■ How to complete this task
Copy the lines below exactly. No picture goes into the copy.

■ Dataset extract
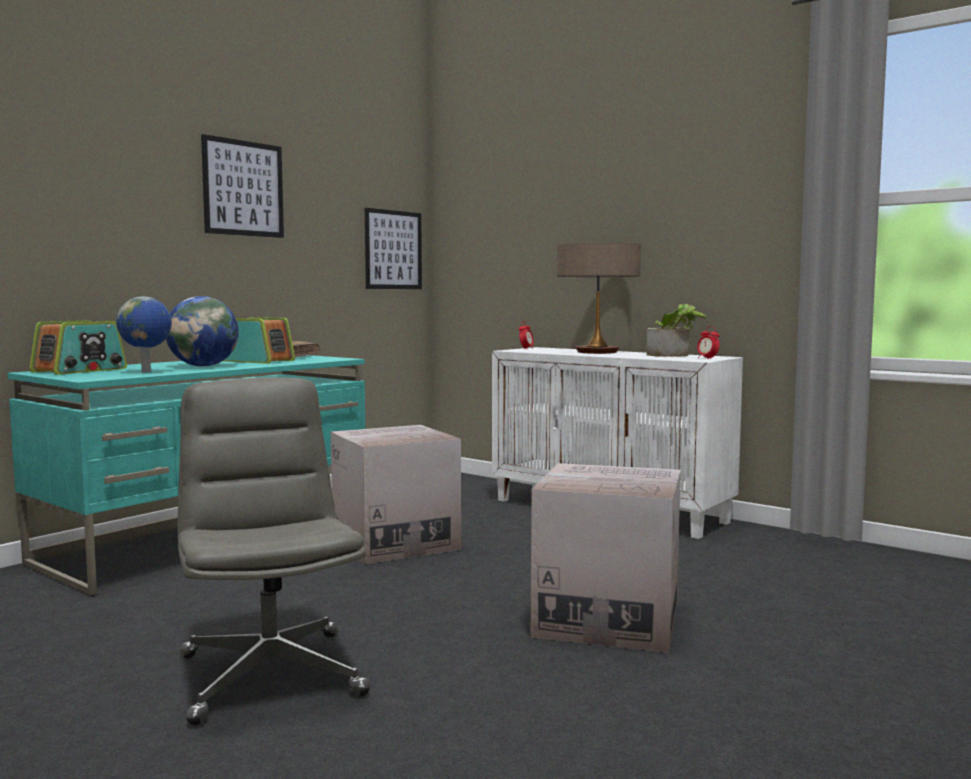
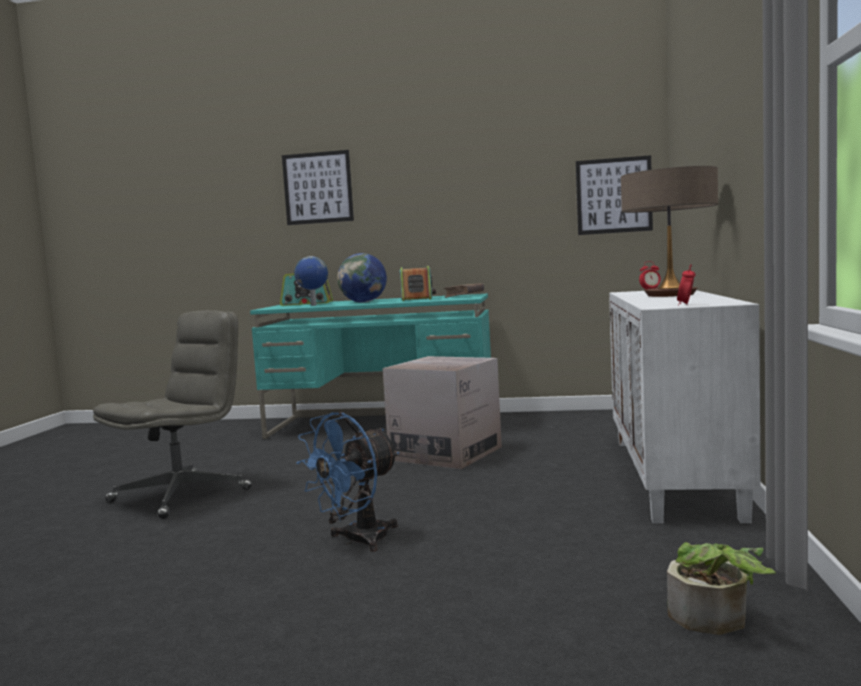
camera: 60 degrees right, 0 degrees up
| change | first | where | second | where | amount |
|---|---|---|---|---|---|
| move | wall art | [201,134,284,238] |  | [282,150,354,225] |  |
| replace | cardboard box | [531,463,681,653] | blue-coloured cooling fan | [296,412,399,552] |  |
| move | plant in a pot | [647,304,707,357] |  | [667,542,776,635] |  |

■ Task solution
camera: 60 degrees right, 0 degrees up
| change | first | where | second | where | amount |
|---|---|---|---|---|---|
| move | wall art | [201,134,284,238] |  | [282,150,354,225] |  |
| replace | cardboard box | [531,463,681,653] | blue-coloured cooling fan | [296,412,399,552] |  |
| move | plant in a pot | [647,304,707,357] |  | [667,542,776,635] |  |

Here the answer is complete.